- **Prompt**:
Retype every entry below without changing a single character.

- **Dataset records**:
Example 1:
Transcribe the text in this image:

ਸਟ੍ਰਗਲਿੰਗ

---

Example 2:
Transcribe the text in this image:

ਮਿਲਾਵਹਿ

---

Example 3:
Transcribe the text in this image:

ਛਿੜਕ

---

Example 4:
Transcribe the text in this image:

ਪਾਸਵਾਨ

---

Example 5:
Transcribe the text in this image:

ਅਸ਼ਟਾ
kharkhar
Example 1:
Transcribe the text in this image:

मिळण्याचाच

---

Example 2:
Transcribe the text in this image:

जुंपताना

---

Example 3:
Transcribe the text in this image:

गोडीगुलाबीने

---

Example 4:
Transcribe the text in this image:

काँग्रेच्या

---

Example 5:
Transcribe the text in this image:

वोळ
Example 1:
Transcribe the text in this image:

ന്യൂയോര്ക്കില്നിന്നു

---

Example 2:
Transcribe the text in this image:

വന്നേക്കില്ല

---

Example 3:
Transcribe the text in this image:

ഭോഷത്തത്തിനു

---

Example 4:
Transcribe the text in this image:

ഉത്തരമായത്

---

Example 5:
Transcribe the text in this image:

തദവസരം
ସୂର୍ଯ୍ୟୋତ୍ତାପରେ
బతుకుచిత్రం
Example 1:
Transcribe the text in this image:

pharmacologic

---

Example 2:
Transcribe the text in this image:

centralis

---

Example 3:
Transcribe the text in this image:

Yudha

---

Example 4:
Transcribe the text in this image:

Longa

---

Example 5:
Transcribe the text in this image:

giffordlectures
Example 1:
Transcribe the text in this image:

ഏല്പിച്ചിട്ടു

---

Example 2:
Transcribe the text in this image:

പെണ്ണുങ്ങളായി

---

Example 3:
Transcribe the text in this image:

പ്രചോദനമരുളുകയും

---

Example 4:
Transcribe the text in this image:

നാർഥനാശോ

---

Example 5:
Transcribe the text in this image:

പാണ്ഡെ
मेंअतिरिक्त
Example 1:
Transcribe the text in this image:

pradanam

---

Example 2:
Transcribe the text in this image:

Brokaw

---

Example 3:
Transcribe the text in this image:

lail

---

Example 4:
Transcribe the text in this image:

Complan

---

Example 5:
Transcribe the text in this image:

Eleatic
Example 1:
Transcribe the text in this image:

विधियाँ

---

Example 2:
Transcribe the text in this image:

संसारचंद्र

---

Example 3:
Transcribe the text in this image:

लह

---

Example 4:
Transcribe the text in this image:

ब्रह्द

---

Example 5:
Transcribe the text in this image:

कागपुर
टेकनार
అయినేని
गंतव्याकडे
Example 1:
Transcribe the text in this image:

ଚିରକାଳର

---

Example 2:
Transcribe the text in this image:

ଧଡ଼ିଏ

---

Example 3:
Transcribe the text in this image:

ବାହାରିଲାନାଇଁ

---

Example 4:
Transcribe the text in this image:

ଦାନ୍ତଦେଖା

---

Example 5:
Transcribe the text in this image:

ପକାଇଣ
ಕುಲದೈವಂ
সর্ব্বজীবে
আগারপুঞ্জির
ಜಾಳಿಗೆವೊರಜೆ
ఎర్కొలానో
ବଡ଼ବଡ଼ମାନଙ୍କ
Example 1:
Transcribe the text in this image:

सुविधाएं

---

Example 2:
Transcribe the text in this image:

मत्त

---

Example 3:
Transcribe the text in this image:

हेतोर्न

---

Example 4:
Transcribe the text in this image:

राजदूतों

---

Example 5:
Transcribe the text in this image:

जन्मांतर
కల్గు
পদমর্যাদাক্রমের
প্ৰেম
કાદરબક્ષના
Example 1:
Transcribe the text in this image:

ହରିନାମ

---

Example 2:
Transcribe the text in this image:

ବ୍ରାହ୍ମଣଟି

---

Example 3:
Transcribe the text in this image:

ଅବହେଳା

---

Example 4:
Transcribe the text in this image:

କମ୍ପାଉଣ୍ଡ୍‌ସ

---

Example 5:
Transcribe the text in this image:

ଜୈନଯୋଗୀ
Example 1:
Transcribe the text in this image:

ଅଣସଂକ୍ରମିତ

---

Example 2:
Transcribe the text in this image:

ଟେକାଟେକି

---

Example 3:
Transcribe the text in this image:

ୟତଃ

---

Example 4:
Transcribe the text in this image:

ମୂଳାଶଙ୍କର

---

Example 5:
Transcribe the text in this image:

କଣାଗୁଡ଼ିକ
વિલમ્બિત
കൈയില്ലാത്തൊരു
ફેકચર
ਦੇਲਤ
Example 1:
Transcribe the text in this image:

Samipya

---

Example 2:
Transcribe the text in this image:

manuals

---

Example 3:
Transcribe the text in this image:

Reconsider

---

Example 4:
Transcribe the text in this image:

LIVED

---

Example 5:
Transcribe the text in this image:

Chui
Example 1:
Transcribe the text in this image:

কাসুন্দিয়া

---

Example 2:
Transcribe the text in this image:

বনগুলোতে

- **Solution for this exercise**:
Example 1:
Transcribe the text in this image:

ਸਟ੍ਰਗਲਿੰਗ

---

Example 2:
Transcribe the text in this image:

ਮਿਲਾਵਹਿ

---

Example 3:
Transcribe the text in this image:

ਛਿੜਕ

---

Example 4:
Transcribe the text in this image:

ਪਾਸਵਾਨ

---

Example 5:
Transcribe the text in this image:

ਅਸ਼ਟਾ
kharkhar
Example 1:
Transcribe the text in this image:

मिळण्याचाच

---

Example 2:
Transcribe the text in this image:

जुंपताना

---

Example 3:
Transcribe the text in this image:

गोडीगुलाबीने

---

Example 4:
Transcribe the text in this image:

काँग्रेच्या

---

Example 5:
Transcribe the text in this image:

वोळ
Example 1:
Transcribe the text in this image:

ന്യൂയോര്ക്കില്നിന്നു

---

Example 2:
Transcribe the text in this image:

വന്നേക്കില്ല

---

Example 3:
Transcribe the text in this image:

ഭോഷത്തത്തിനു

---

Example 4:
Transcribe the text in this image:

ഉത്തരമായത്

---

Example 5:
Transcribe the text in this image:

തദവസരം
ସୂର୍ଯ୍ୟୋତ୍ତାପରେ
బతుకుచిత్రం
Example 1:
Transcribe the text in this image:

pharmacologic

---

Example 2:
Transcribe the text in this image:

centralis

---

Example 3:
Transcribe the text in this image:

Yudha

---

Example 4:
Transcribe the text in this image:

Longa

---

Example 5:
Transcribe the text in this image:

giffordlectures
Example 1:
Transcribe the text in this image:

ഏല്പിച്ചിട്ടു

---

Example 2:
Transcribe the text in this image:

പെണ്ണുങ്ങളായി

---

Example 3:
Transcribe the text in this image:

പ്രചോദനമരുളുകയും

---

Example 4:
Transcribe the text in this image:

നാർഥനാശോ

---

Example 5:
Transcribe the text in this image:

പാണ്ഡെ
मेंअतिरिक्त
Example 1:
Transcribe the text in this image:

pradanam

---

Example 2:
Transcribe the text in this image:

Brokaw

---

Example 3:
Transcribe the text in this image:

lail

---

Example 4:
Transcribe the text in this image:

Complan

---

Example 5:
Transcribe the text in this image:

Eleatic
Example 1:
Transcribe the text in this image:

विधियाँ

---

Example 2:
Transcribe the text in this image:

संसारचंद्र

---

Example 3:
Transcribe the text in this image:

लह

---

Example 4:
Transcribe the text in this image:

ब्रह्द

---

Example 5:
Transcribe the text in this image:

कागपुर
टेकनार
అయినేని
गंतव्याकडे
Example 1:
Transcribe the text in this image:

ଚିରକାଳର

---

Example 2:
Transcribe the text in this image:

ଧଡ଼ିଏ

---

Example 3:
Transcribe the text in this image:

ବାହାରିଲାନାଇଁ

---

Example 4:
Transcribe the text in this image:

ଦାନ୍ତଦେଖା

---

Example 5:
Transcribe the text in this image:

ପକାଇଣ
ಕುಲದೈವಂ
সর্ব্বজীবে
আগারপুঞ্জির
ಜಾಳಿಗೆವೊರಜೆ
ఎర్కొలానో
ବଡ଼ବଡ଼ମାନଙ୍କ
Example 1:
Transcribe the text in this image:

सुविधाएं

---

Example 2:
Transcribe the text in this image:

मत्त

---

Example 3:
Transcribe the text in this image:

हेतोर्न

---

Example 4:
Transcribe the text in this image:

राजदूतों

---

Example 5:
Transcribe the text in this image:

जन्मांतर
కల్గు
পদমর্যাদাক্রমের
প্ৰেম
કાદરબક્ષના
Example 1:
Transcribe the text in this image:

ହରିନାମ

---

Example 2:
Transcribe the text in this image:

ବ୍ରାହ୍ମଣଟି

---

Example 3:
Transcribe the text in this image:

ଅବହେଳା

---

Example 4:
Transcribe the text in this image:

କମ୍ପାଉଣ୍ଡ୍‌ସ

---

Example 5:
Transcribe the text in this image:

ଜୈନଯୋଗୀ
Example 1:
Transcribe the text in this image:

ଅଣସଂକ୍ରମିତ

---

Example 2:
Transcribe the text in this image:

ଟେକାଟେକି

---

Example 3:
Transcribe the text in this image:

ୟତଃ

---

Example 4:
Transcribe the text in this image:

ମୂଳାଶଙ୍କର

---

Example 5:
Transcribe the text in this image:

କଣାଗୁଡ଼ିକ
વિલમ્બિત
കൈയില്ലാത്തൊരു
ફેકચર
ਦੇਲਤ
Example 1:
Transcribe the text in this image:

Samipya

---

Example 2:
Transcribe the text in this image:

manuals

---

Example 3:
Transcribe the text in this image:

Reconsider

---

Example 4:
Transcribe the text in this image:

LIVED

---

Example 5:
Transcribe the text in this image:

Chui
Example 1:
Transcribe the text in this image:

কাসুন্দিয়া

---

Example 2:
Transcribe the text in this image:

বনগুলোতে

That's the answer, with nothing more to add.